Associated Press Writer
ATLANTA — One week after a jury found George Zimmerman not guilty in the death of unarmed teen Trayvon Martin, people gathered nationwide for rallies to press for federal civil rights charges against the former neighborhood watch leader and call for changes to the nation’s self-defense laws.
The Florida case has become a flashpoint in separate but converging national debates over self-defense, guns, and race relations. Zimmerman, who successfully claimed that he was protecting himself when he shot Martin, identifies himself as Hispanic. Martin was black.

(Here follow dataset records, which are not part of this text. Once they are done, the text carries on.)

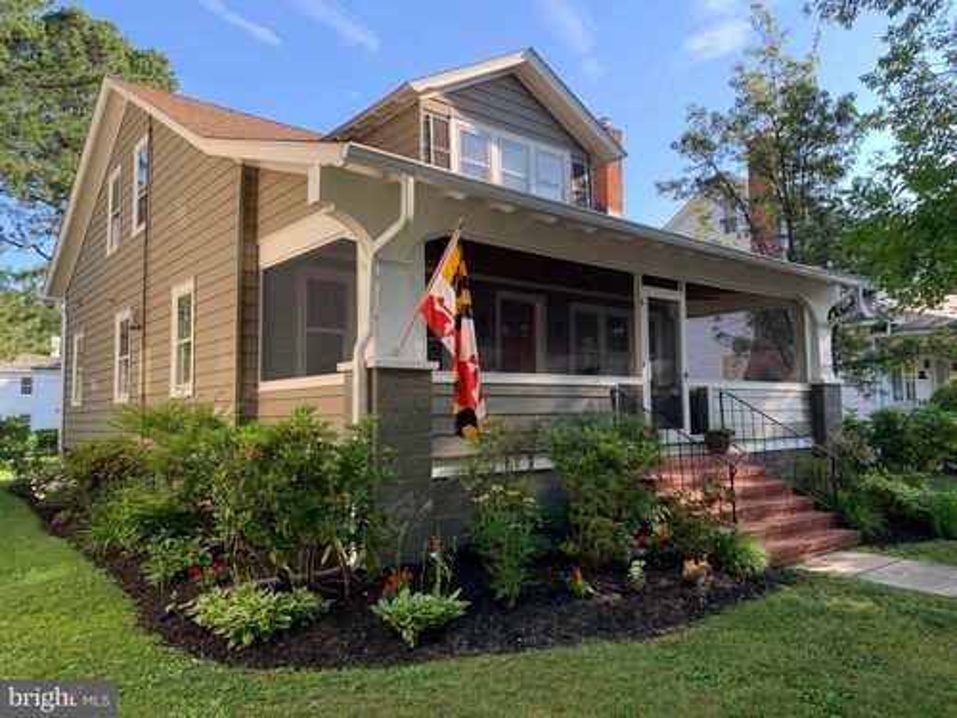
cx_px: 478
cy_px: 359
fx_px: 719
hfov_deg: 67.3
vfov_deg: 53.1
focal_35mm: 26
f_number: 1.8
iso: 25
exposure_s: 1/303
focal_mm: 4.25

For some attendees, particularly those who are black, the rallies seemed as much about those larger issues as about the verdict.

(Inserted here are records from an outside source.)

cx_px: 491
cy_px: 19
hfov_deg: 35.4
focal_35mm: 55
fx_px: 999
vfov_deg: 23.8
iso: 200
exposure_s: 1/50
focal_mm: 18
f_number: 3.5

“It’s personal,” said Cincinnati resident Chris Donegan, whose 11-year-old son wore a hoodie to the rally, as Martin did the night he died. “Anybody who is black with kids, Trayvon Martin became our son.”

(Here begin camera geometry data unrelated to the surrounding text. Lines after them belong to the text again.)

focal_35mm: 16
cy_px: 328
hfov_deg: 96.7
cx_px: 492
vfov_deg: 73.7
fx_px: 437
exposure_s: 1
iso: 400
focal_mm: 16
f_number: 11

The Rev. Al Sharpton’s National Action Network organized the “Justice for Trayvon” rallies and vigils outside federal buildings in at least 101 cities: from New York and Los Angeles to Wichita, Kan., and Atlanta, where people stood in the rain at the bases of two federal buildings, with traffic blocked on surrounding downtown streets.
Chants rang out across the rallies. “Justice! Justice! Justice! ... Now! Now! Now!” “‘We won’t forget.” “No justice! No peace!” Many also sang hymns, prayed and held hands.
And plenty of participants carried signs: “Who’s next?” “I am Trayvon Martin.” “Enough Is Enough.”
Most rallies began at noon. In New York, hundreds of people — including Martin’s mother, Sybrina Fulton, and music superstars Jay-Z and Beyonce — gathered in the heat.
Fulton told the crowd she was determined to fight for societal and legal changes needed to ensure that black youths are no longer viewed with suspicion because of their skin color.
“I promise you I’m going to work for your children as well,” she told the crowd.
At a morning appearance at Sharpton’s headquarters in Harlem, she implored people to understand that the tragedy involved more than Martin alone. “Today it was my son. Tomorrow it might be yours,” she said.
In Atlanta, speakers noted that the rally occurred in the shadows of federal buildings named for two figures who had vastly differing views on civil rights and racial equality: Richard B. Russell was a Georgia governor and U.S. senator elected in the Jim Crow South; Martin Luther King Jr. is the face of African-Americans’ civil rights movement.
“What’s so frightening about a black man in a hood?” said the Rev. Raphael Warnock, who now occupies the pulpit at King’s Ebenezer Baptist Church.
“History would suggest that we have plenty of data to be worried when we see other folk moving through our neighborhoods in hoods. Some of them have on pinstripe suits — but in their hearts, they’re wearing a hood.”
In addition to pushing the Justice Department to investigate civil rights charges against Zimmerman, Sharpton told supporters in New York that he wants to see a rollback of “stand-yourground” self-defense laws.
“We are trying to change laws so that this never, ever happens again,” Sharpton said.
“Stand-your-ground” laws are on the books in more than 20 states, and they go beyond many older, traditional self-defense statutes. In general, the newer laws eliminate a person’s duty to retreat, if possible, in the face of a physical threat.